OpiniónMartes, 17 de enero de 2023
Una vez más no sabemos contar la historia, por Alfonso Baella Matto

Desde el pasado 7 de diciembre, el Perú viene siendo el centro de atención de la política sudamericana. La llegada de diversos corresponsales de agencias extranjeras a la capital, la cobertura y análisis en medios europeos, y los puestos destacados en la redacción web de los grandes diarios de la prensa yanqui definen el interés global por la situación que afronta el país. Sin embargo, el espectador extranjero, tan lejano y ajeno a nuestra realidad, está siendo víctima de medias verdades e información parcializada.

Para entender la situación con los medios extranjeros es necesario definir lo que es un ‘caviar’. En los últimos 10 años, este término —cumpliendo una función de adjetivo y sustantivo a la vez— se ha utilizado en el ámbito político como una suerte de etiqueta para cierto grupo de poder. El origen y su popularización dentro de la escena política nacional no tiene mayor relevancia en el presente texto; sin embargo, es importante hacer una clara puntuación en su definición.

El caviar se define, políticamente, de centro-izquierda. Es progresista en lo social, mostrándose siempre a favor de las exigencias de ciertos grupos minoritarios como el movimiento LGBTIQ. Son feroces críticos del modelo capitalista, lo consideran injusto e inmoral. Sin embargo, les gusta formar parte de los altos círculos sociales, vacacionan en los mejores hoteles de Miami y compran lujosas casas en el sur. Quizás la característica caviar más definida sea su irracional antifujimorismo, producto del desmantelamiento del modelo velasquista. Estas personas perciben la realidad como mejor les convenga. Juzgan y critican las decisiones de los demás, sintiendo que son moral e intelectualmente superiores; sin embargo, la verdad es que actúan por conveniencia, sin seguir ningún tipo de línea ética. Sus posturas, comentarios y análisis tienen un precio.

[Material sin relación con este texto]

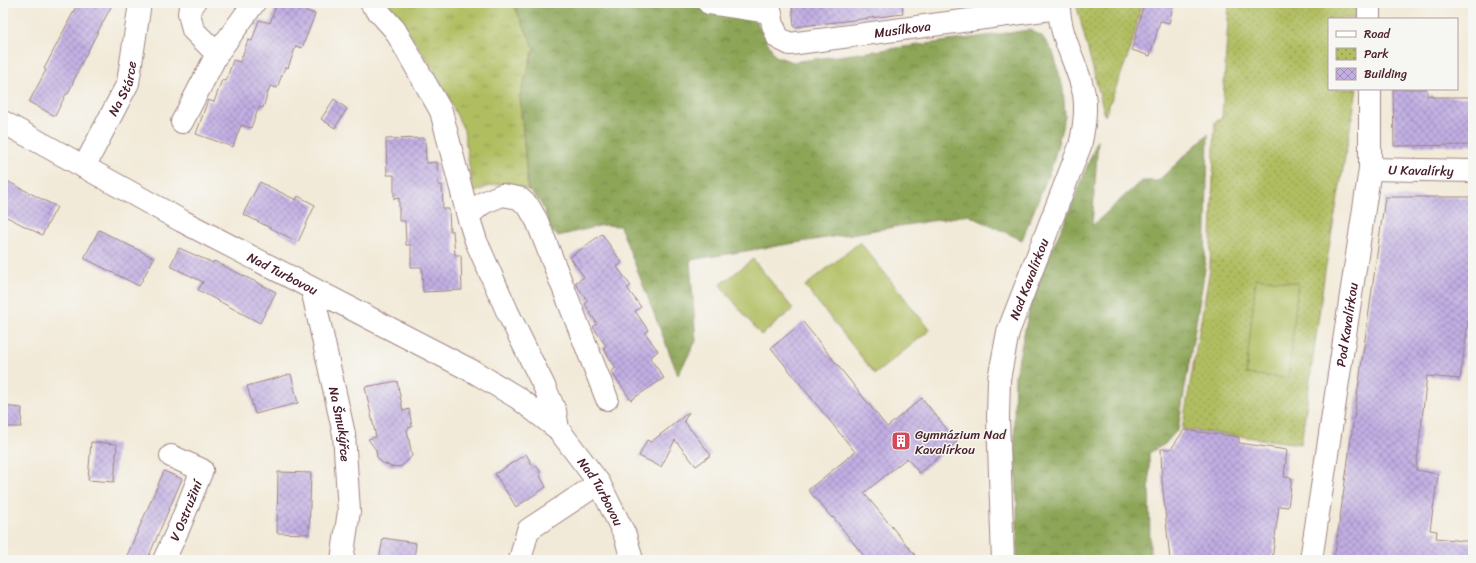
<svg xmlns="http://www.w3.org/2000/svg" width="1476" height="563" font-family="Sriracha,sans-serif">
<defs>
<pattern id="grass-tufts" width="24" height="20" patternUnits="userSpaceOnUse"><rect width="24" height="20" fill="#b1be61"/><path d="M3 7l-1-3M5 7V3M7 7l1-3M15 17l-1-3M17 17v-4M19 17l1-3" fill="none" stroke="#929a50"/></pattern>
<pattern id="forest-crowns" width="20" height="18" patternUnits="userSpaceOnUse"><rect width="20" height="18" fill="#8ca557"/><path d="M2 6a3 3 0 1 1 6 0M12 15a3 3 0 1 1 6 0" fill="none" stroke="#748648"/></pattern>
<pattern id="park-dots" width="8" height="8" patternUnits="userSpaceOnUse"><rect width="8" height="8" fill="#b1be61"/><path d="M2 2h.1M6 6h.1" fill="none" stroke="#929a50" stroke-width="1.8" stroke-linecap="round"/></pattern>
<pattern id="building-cross-hatch" width="8" height="8" patternUnits="userSpaceOnUse"><rect width="8" height="8" fill="#c1aee3"/><path d="M0 0l8 8M0 8l8-8" fill="none" stroke="#9f8db8"/></pattern>
</defs>
<rect width="100%" height="100%" fill="#f6f6f2"/>
<filter id="ink" filterUnits="userSpaceOnUse"><feTurbulence type="fractalNoise" baseFrequency=".025" numOctaves="2"/><feDisplacementMap in="SourceGraphic" scale="8" xChannelSelector="R" yChannelSelector="G"/><feConvolveMatrix kernelMatrix="1 2 1 2 8 2 1 2 1" color-interpolation-filters="sRGB"/></filter>
<filter id="wash" filterUnits="userSpaceOnUse"><feTurbulence type="fractalNoise" baseFrequency=".012" numOctaves="4" result="noise"/><feDisplacementMap in="SourceGraphic" scale="16" xChannelSelector="R" yChannelSelector="G"/><feGaussianBlur stdDeviation="0.9" result="paint"/><feColorMatrix in="noise" values="0 0 0 0 0 0 0 0 0 0 0 0 0 0 0 0 0 1.4 0 .05"/><feComposite in="paint" operator="in"/></filter>
<g filter="url(#wash)">
<rect width="100%" height="100%" fill="#f2ead8"/>
<!-- grass -->
<path fill="url(#grass-tufts)" stroke="#7e6e46" d="M389,3H513L534,47L520,97L528,190C501,181 498,182 473,193L464,130L437,75Z"/>
<!-- forest -->
<path fill="url(#forest-crowns)" stroke="#6b6241" d="M513,3H599L605,11L620,3H692L703,7L755,19L775,56L793,62L1030,30L1042,36L1053,52L1063,88L1065,116L1053,163L1022,240L968,215L690,260L696,341L678,375L620,226L603,225L558,236L551,231C545,212 544,203 528,190L520,97L534,48Z
M1208,134L1205,269L1178,429L1165,444L1149,453L1150,560H1017V499L1014,419L1015,376L1031,302L1054,245L1070,210L1098,139L1092,226L1141,181H1158Z"/>
<!-- park -->
<path fill="url(#park-dots)" stroke="#7e6e46" d="M1076,3H1142L1131,48L1105,116Z
M1229,3H1358V19H1329V89H1357L1325,271L1301,444L1182,429L1210,269L1215,122L1222,118Z"/>
<!-- pitch -->
<path fill="#b1be61" stroke="#7e6e46" d="M860,242L930,330L875,374L805,286Z
M753,259L793,309L761,335L720,285Z
M1256,278L1298,283L1288,378L1246,374Z"/>
<g id="blocks">
<!-- building -->
<path fill="url(#building-cross-hatch)" d="M78,3H113L82,62L68,94H66L55,116L29,102L46,70L44,69Z
M277,3H284L315,14L302,48L296,46L288,68L285,67L277,88L270,86L263,108L259,107L251,128L241,125L233,147L196,134L208,100L214,102L222,80L226,81L233,60L240,62L248,40L252,41L259,20L270,23Z
M792,3H902L903,14L794,27Z
M1144,3H1174L1169,23L1160,21L1150,56L1132,50Z
M1393,89H1427V96L1432,95V97H1473V145L1394,146Z
M334,99L347,109L335,128L321,119Z
M425,138L426,163L437,162L438,185H442L443,209H449L450,231H453L455,255H461L462,290L423,292L422,267H411V245H406L405,221H399V198L394,199V175H387L386,139Z
M3,179L57,207L42,235L3,215Z
M260,182L296,200L298,196L315,205L298,242L243,214Z
M1385,197H1473V277L1468,323L1460,379L1427,376L1416,470L1438,474L1430,530L1437,531L1436,538L1473,542V560H1334Z
M99,230L154,258L139,286L84,258Z
M602,234L622,263L617,267L631,286L627,288L641,307L635,311L648,330L645,333L658,351L650,358L664,378L631,400L611,371L616,368L603,348L606,346L593,327L597,324L585,304L588,301L575,283L584,277L570,257Z
M179,248L213,263L214,261L276,292L260,323L198,290L203,282L170,266Z
M803,322L887,427L922,398L957,442L919,473L907,458L864,493L919,560H867L833,517L832,518L808,490L855,452L771,348Z
M291,374L298,403L255,414L247,386Z
M397,381L403,411L409,409L412,427L408,428V430H407L412,456L402,466L392,467L381,462L377,457L376,450L368,439L376,437L365,387Z
M3,406L22,408L21,427H3Z
M689,412L684,421L711,455L696,466L675,440L661,467L639,456L647,440L651,442Z
M1184,430L1239,437V443L1287,450L1284,477L1292,478L1288,507L1279,506L1272,560H1170L1162,481L1161,449H1171Z
M91,442L117,444L114,482L88,480Z
M526,454L531,463L537,467L540,471V476L546,487L516,507L495,474Z
M164,471L182,479L151,551L147,560H125Z
M278,472L311,473L309,534L277,533Z
M383,538L416,543L414,560H379Z"/>
</g>
</g>
<g filter="url(#ink)">
<use href="#blocks" fill-opacity="0" stroke="#9e8482" stroke-width="1"/>
<g fill="none" stroke-linecap="round" stroke-linejoin="round">
<!-- minor casing -->
<g stroke="#9e8482" stroke-width="24">
<g id="minor">
<path d="M371,3L395,30L441,111L468,216"/>
<path d="M709,3L770,12"/>
<path id="s1" d="M769,3L773,25L778,38L790,44L1059,8"/>
<path d="M1369,3V19"/>
<path d="M217,54L254,3"/>
<path id="s2" d="M3,122L182,221L476,373L518,398L558,429L599,483L625,535L632,560"/>
<path d="M182,122L217,54L193,30L189,13L194,3"/>
<path id="s3" d="M84,167L128,83L140,3"/>
<path id="s4" d="M1370,169L1473,171"/>
<path id="s5" d="M312,289L344,434L349,511L342,560"/>
<path d="M558,429L555,411L545,388L508,313L476,241L468,216L483,203L502,195L519,198L529,207L537,221L607,399"/>
<path id="s6" d="M164,560L180,525L202,470L171,456"/>
<path d="M520,560L528,530L599,483"/>
<path id="s7" d="M1003,560L998,417L999,379L1008,332L1080,146C1084,129 1087,112 1084,94C1078,64 1058,35 1059,3"/>
<path id="s8" d="M1311,560L1370,169V89"/>
</g>
</g>
<!-- minor -->
<use href="#minor" stroke="#fff" stroke-width="22"/>
</g>
</g>
<!-- icons -->
<defs>
<g id="building-square" transform="scale(1)"><rect x="-9" y="-9" width="18" height="18" rx="4" fill="#d1495b" stroke="#f6f6f2"/><path d="M-4-6H4V6H1V3H-1V6H-4ZM-2.5-4.3h1.7v1.8h-1.7ZM.8-4.3h1.7v1.8H.8ZM-2.5-1h1.7V.8h-1.7ZM.8-1h1.7V.8H.8Z" fill="#fff"/></g>
</defs>
<g fill-rule="evenodd">
<use href="#building-square" x="901" y="441"/>
</g>
<g text-anchor="middle" dominant-baseline="central" stroke-width="3" stroke-linejoin="round" paint-order="stroke">
<!-- street labels -->
<g font-size="13" fill="#4a1f2b" stroke="#f6f6f2">
<text stroke="none"><textPath href="#s1" startOffset="163">Musílkova</textPath></text>
<text stroke="none"><textPath href="#s3" startOffset="88">Na Stárce</textPath></text>
<text stroke="none"><textPath href="#s4" startOffset="51">U Kavalírky</textPath></text>
<text stroke="none"><textPath href="#s2" startOffset="318">Nad Turbovou</textPath></text>
<text stroke="none"><textPath href="#s7" startOffset="286">Nad Kavalírkou</textPath></text>
<text stroke="none"><textPath href="#s8" startOffset="238">Pod Kavalírkou</textPath></text>
<text stroke="none"><textPath href="#s5" startOffset="138">Na Šmukýřce</textPath></text>
<text stroke="none"><textPath href="#s2" startOffset="711">Nad Turbovou</textPath></text>
<text stroke="none"><textPath href="#s6" startOffset="54">V Ostružiní</textPath></text>
</g>
<!-- poi labels -->
<g font-size="13" fill="#4a1f2b" stroke="#f6f6f2" text-anchor="start">
<text x="915" y="434">Gymnázium Nad<tspan x="915" dy="15">Kavalírkou</tspan></text>
</g>
</g>
<!-- margin -->
<rect width="1476" height="563" fill="none" stroke="#f6f6f2" stroke-width="16"/>
<!-- legend -->
<rect x="1328" y="18" width="130" height="72" fill="#f6f6f2" stroke="#b1a0a2"/>
<rect x="1336" y="31" width="20" height="6" fill="#ffffff" stroke="#b1a0a2"/>
<text x="1364" y="38" font-size="12" fill="#4a1f2b">Road</text>
<rect x="1336" y="48" width="20" height="12" fill="url(#park-dots)" stroke="#b1a0a2"/>
<text x="1364" y="58" font-size="12" fill="#4a1f2b">Park</text>
<rect x="1336" y="68" width="20" height="12" fill="url(#building-cross-hatch)" stroke="#b1a0a2"/>
<text x="1364" y="78" font-size="12" fill="#4a1f2b">Building</text>
</svg>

El panorama que hoy afronta el país es sumamente complicado. Las cifras de fallecidos y el descontento nacional van en aumento. Los caviares han logrado copar los medios extranjeros, desde los más progresistas hasta los que se caracterizan por estar al centro. Orgullosos corresponsales de los diarios más importantes del mundo comparten medias verdades. Cuentan a detalle las muertes que son causadas por las fuerzas del orden, pero cuando un subversivo quema vivo a un oficial o apedrea una ambulancia, ahí se quedan callados. Son especialistas en conseguir fotos en alta resolución de policías reduciendo a los delincuentes, pero cuando los revoltosos queman comisarías, de pronto la memoria de la cámara se les llena. El término ‘terrorista’ les causa fastidio. A pesar de que los violentistas asesinan efectivos, prenden fuego a medios de comunicación y disparan contra las fuerzas del orden, ellos los llaman protestantes. La represión policial y el supuesto atropello a derechos fundamentales —como la libertad de expresión— es una historia atractiva, entendible y familiar para el público internacional luego de lo ocurrido con el movimiento Black Lives Matters en 2020.

Pero, ¿a qué se debe todo esto?

Cabe preguntarnos si acaso esta proliferación caviar es responsabilidad de la derecha. Si es que el abandono de las universidades y de las calles, de la historia y la cultura, condujo a todos esos estudiantes de periodismo y comunicaciones, seducidos por el progresismo moderno y lo “políticamente correcto”, a tomar el camino banal del caviaraje. Quizás fue nuestra culpa por nunca habernos tomado el tiempo de recordar y volver a popularizar figuras como Manuel D’Ornellas, Pedro Beltrán, Arturo Salazar, Luis Miró Quesada o Baella Tuesta. Dejamos solo a César Hildebrandt convirtiéndolo en el padre del periodismo moderno, siendo admirado por jóvenes que no conocieron más. Jóvenes que no encontraron textos alternos al Informe Final de la Comisión de la Verdad o que no consiguieron una segunda perspectiva académica que desdiga a Vergara. Quizás la derecha cometió el error de pensar que la batalla ideológica terminó el 12 de septiembre de 1992, cuando cayó Abimael. Nos olvidamos de la parte más importante de todo triunfo, saber contar la historia.

“Los vencedores cuentan la historia, pero el paso del tiempo también da voz a los vencidos”, decía George Orwell. Parte de lo que vivimos hoy es gracias a que dejamos que los vencidos la cuenten primero, dejamos que construyan museos e instruyan profesores para meterlos en universidades y colegios. Con todo lo que está pasando, ¿dejaremos que esta historia también la cuenten los vencidos? Aún estamos a tiempo de cambiarlo, de instruir a una nueva generación contándoles la verdad. Contandoles lo que se vivió durante la pandemia con el oxígeno de Vizcarra, con las vacunas de Sagasti y con el terrorismo de Pedro Castillo. No perdamos la batalla una vez más.